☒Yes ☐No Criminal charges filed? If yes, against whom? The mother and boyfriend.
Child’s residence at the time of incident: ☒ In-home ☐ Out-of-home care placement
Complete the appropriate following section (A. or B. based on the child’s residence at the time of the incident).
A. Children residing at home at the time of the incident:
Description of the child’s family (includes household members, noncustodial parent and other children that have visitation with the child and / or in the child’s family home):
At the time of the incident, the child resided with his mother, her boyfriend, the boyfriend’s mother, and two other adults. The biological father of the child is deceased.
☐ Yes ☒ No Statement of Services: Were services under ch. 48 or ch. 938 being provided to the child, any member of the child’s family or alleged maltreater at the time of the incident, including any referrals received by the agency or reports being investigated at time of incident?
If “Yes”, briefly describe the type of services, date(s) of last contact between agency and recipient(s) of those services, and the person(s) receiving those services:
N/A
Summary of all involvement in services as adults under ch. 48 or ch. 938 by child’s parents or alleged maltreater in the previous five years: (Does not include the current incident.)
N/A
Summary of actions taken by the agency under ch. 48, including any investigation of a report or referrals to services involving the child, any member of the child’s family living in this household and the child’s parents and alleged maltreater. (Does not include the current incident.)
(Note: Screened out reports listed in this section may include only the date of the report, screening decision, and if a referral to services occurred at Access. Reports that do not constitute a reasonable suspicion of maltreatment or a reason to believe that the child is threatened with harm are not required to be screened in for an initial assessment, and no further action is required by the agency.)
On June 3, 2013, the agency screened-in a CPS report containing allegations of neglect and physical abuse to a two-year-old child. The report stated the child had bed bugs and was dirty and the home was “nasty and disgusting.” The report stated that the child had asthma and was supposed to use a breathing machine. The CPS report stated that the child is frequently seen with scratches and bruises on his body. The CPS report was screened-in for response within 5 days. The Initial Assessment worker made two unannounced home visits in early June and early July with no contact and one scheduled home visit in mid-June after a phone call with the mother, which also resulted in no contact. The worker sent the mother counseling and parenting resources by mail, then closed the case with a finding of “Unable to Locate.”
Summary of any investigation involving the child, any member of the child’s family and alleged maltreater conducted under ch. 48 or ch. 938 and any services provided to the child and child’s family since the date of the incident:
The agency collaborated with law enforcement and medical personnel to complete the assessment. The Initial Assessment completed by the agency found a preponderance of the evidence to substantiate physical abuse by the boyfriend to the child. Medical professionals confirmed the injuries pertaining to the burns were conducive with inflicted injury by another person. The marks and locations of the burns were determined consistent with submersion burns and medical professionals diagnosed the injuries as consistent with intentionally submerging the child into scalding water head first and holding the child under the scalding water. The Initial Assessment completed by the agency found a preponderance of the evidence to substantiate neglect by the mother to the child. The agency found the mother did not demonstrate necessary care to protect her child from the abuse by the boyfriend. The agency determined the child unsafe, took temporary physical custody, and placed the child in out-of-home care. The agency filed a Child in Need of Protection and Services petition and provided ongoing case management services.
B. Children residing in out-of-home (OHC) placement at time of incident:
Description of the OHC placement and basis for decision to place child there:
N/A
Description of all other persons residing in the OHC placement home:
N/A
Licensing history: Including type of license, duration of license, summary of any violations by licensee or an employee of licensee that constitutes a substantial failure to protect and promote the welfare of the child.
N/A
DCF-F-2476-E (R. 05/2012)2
────
- Activity: Write out every entry again so that each line matches the original exactly.

- Exercise output:
☒Yes ☐No Criminal charges filed? If yes, against whom? The mother and boyfriend.
Child’s residence at the time of incident: ☒ In-home ☐ Out-of-home care placement
Complete the appropriate following section (A. or B. based on the child’s residence at the time of the incident).
A. Children residing at home at the time of the incident:
Description of the child’s family (includes household members, noncustodial parent and other children that have visitation with the child and / or in the child’s family home):
At the time of the incident, the child resided with his mother, her boyfriend, the boyfriend’s mother, and two other adults. The biological father of the child is deceased.
☐ Yes ☒ No Statement of Services: Were services under ch. 48 or ch. 938 being provided to the child, any member of the child’s family or alleged maltreater at the time of the incident, including any referrals received by the agency or reports being investigated at time of incident?
If “Yes”, briefly describe the type of services, date(s) of last contact between agency and recipient(s) of those services, and the person(s) receiving those services:
N/A
Summary of all involvement in services as adults under ch. 48 or ch. 938 by child’s parents or alleged maltreater in the previous five years: (Does not include the current incident.)
N/A
Summary of actions taken by the agency under ch. 48, including any investigation of a report or referrals to services involving the child, any member of the child’s family living in this household and the child’s parents and alleged maltreater. (Does not include the current incident.)
(Note: Screened out reports listed in this section may include only the date of the report, screening decision, and if a referral to services occurred at Access. Reports that do not constitute a reasonable suspicion of maltreatment or a reason to believe that the child is threatened with harm are not required to be screened in for an initial assessment, and no further action is required by the agency.)
On June 3, 2013, the agency screened-in a CPS report containing allegations of neglect and physical abuse to a two-year-old child. The report stated the child had bed bugs and was dirty and the home was “nasty and disgusting.” The report stated that the child had asthma and was supposed to use a breathing machine. The CPS report stated that the child is frequently seen with scratches and bruises on his body. The CPS report was screened-in for response within 5 days. The Initial Assessment worker made two unannounced home visits in early June and early July with no contact and one scheduled home visit in mid-June after a phone call with the mother, which also resulted in no contact. The worker sent the mother counseling and parenting resources by mail, then closed the case with a finding of “Unable to Locate.”
Summary of any investigation involving the child, any member of the child’s family and alleged maltreater conducted under ch. 48 or ch. 938 and any services provided to the child and child’s family since the date of the incident:
The agency collaborated with law enforcement and medical personnel to complete the assessment. The Initial Assessment completed by the agency found a preponderance of the evidence to substantiate physical abuse by the boyfriend to the child. Medical professionals confirmed the injuries pertaining to the burns were conducive with inflicted injury by another person. The marks and locations of the burns were determined consistent with submersion burns and medical professionals diagnosed the injuries as consistent with intentionally submerging the child into scalding water head first and holding the child under the scalding water. The Initial Assessment completed by the agency found a preponderance of the evidence to substantiate neglect by the mother to the child. The agency found the mother did not demonstrate necessary care to protect her child from the abuse by the boyfriend. The agency determined the child unsafe, took temporary physical custody, and placed the child in out-of-home care. The agency filed a Child in Need of Protection and Services petition and provided ongoing case management services.
B. Children residing in out-of-home (OHC) placement at time of incident:
Description of the OHC placement and basis for decision to place child there:
N/A
Description of all other persons residing in the OHC placement home:
N/A
Licensing history: Including type of license, duration of license, summary of any violations by licensee or an employee of licensee that constitutes a substantial failure to protect and promote the welfare of the child.
N/A
DCF-F-2476-E (R. 05/2012)2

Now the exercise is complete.